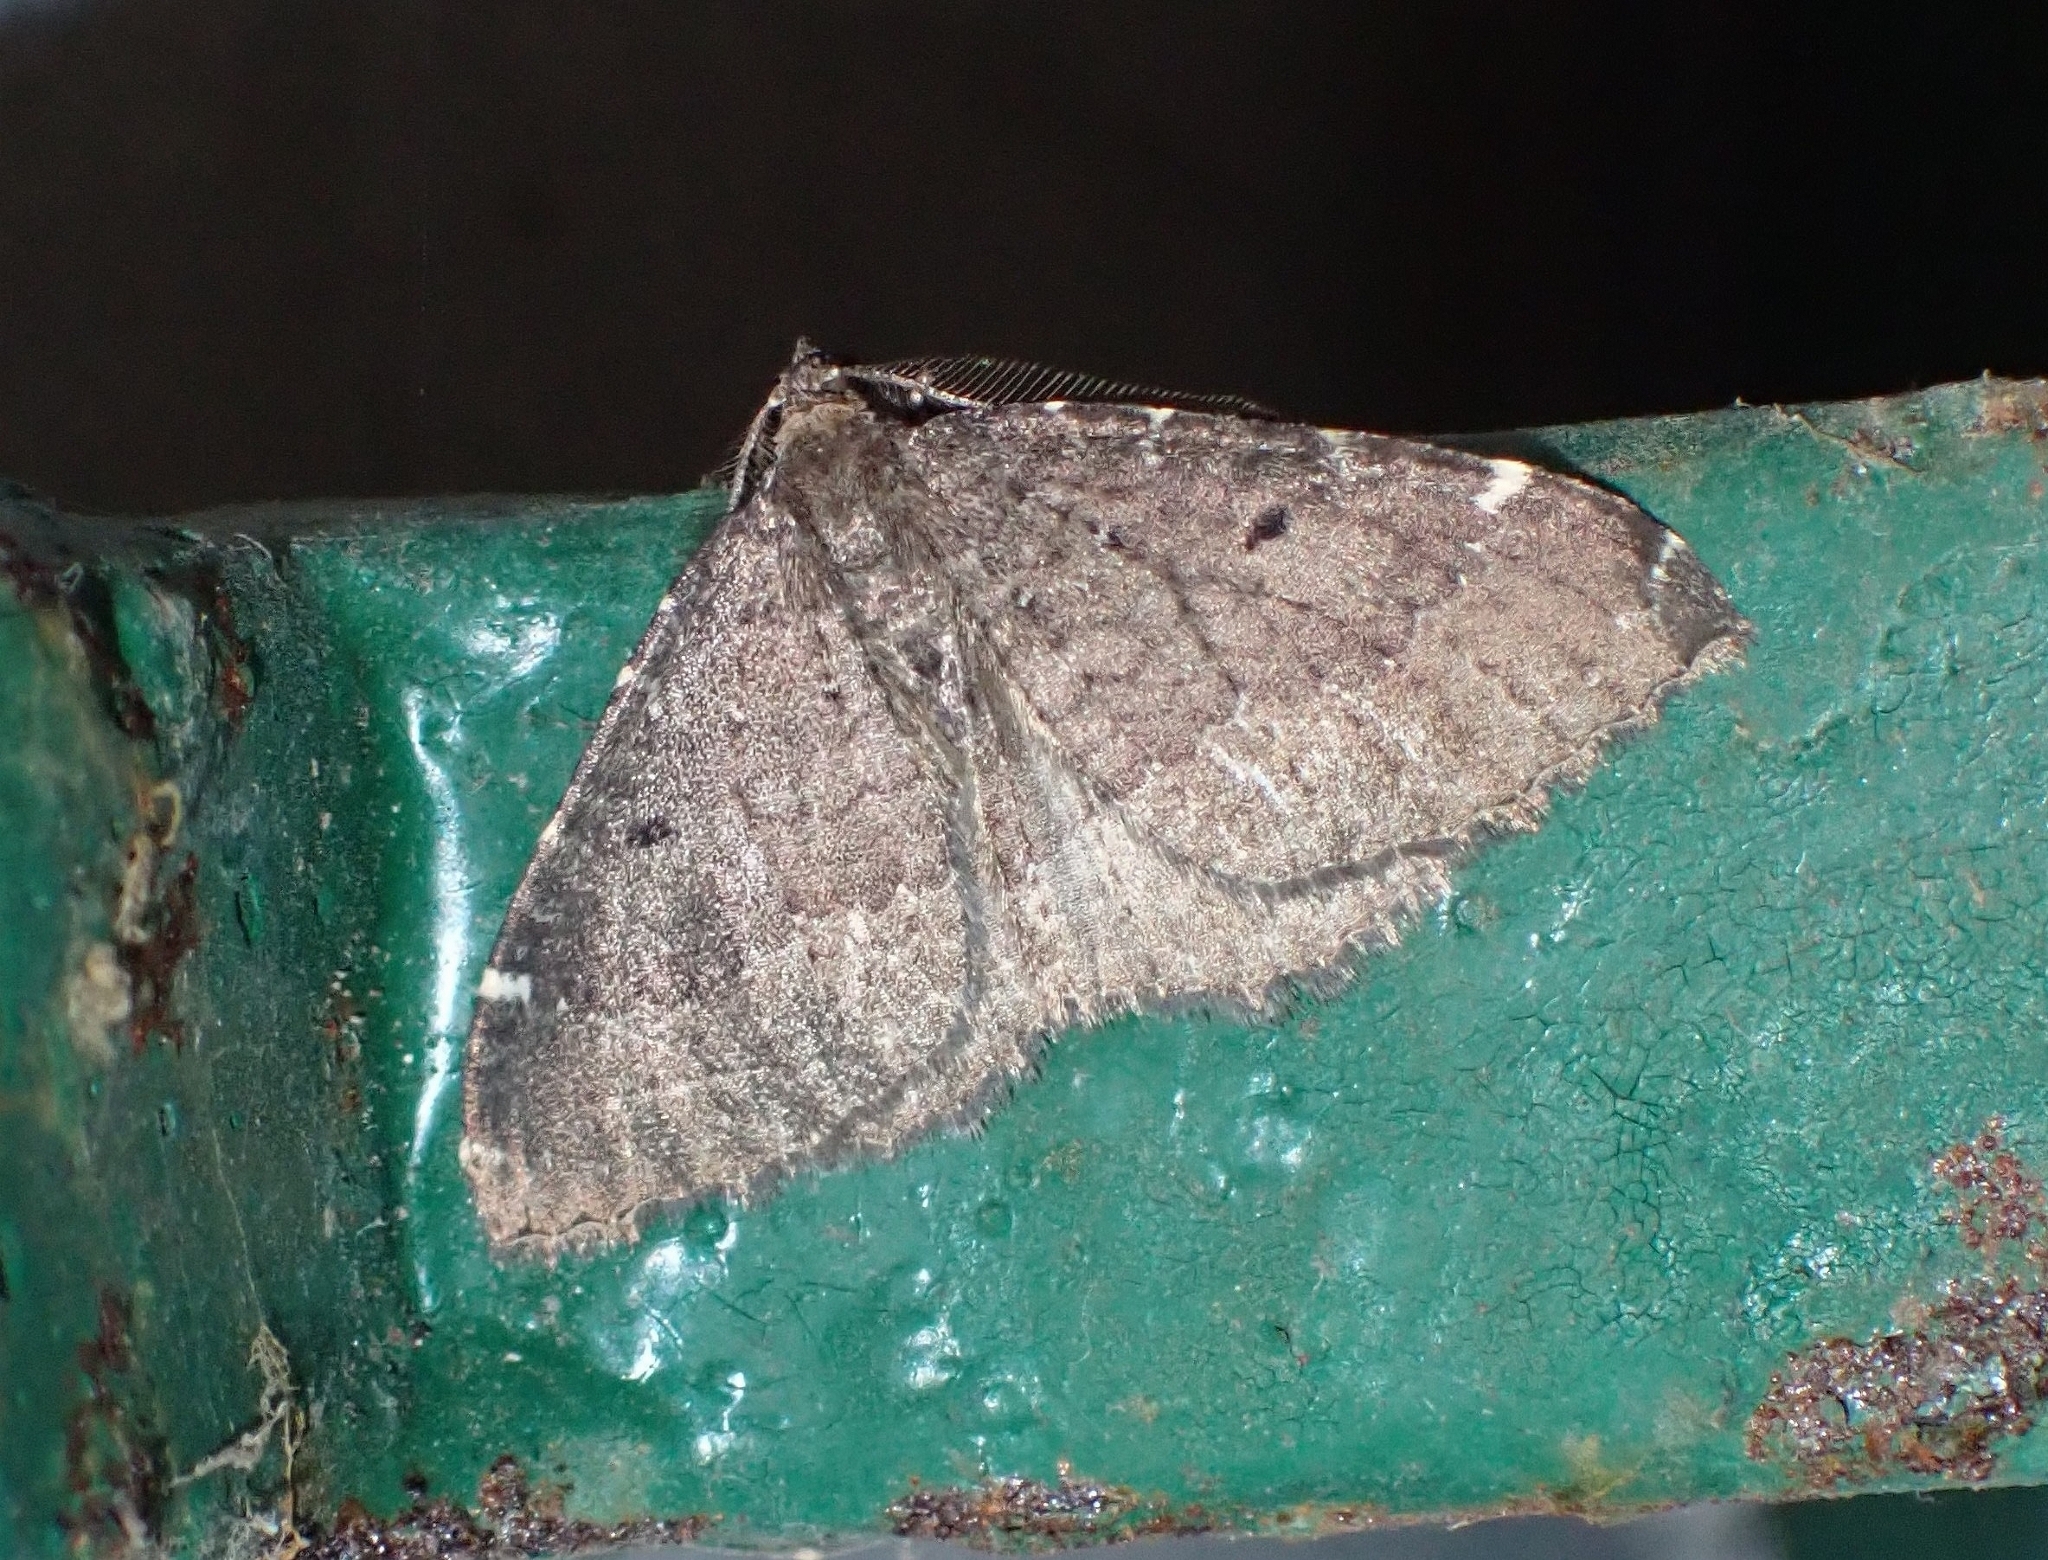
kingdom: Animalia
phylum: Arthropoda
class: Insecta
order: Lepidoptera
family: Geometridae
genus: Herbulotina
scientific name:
+===+
Stated task
Return every line of the records above without changing any of them, and leave the pictures out.

Correct result
kingdom: Animalia
phylum: Arthropoda
class: Insecta
order: Lepidoptera
family: Geometridae
genus: Herbulotina
scientific name:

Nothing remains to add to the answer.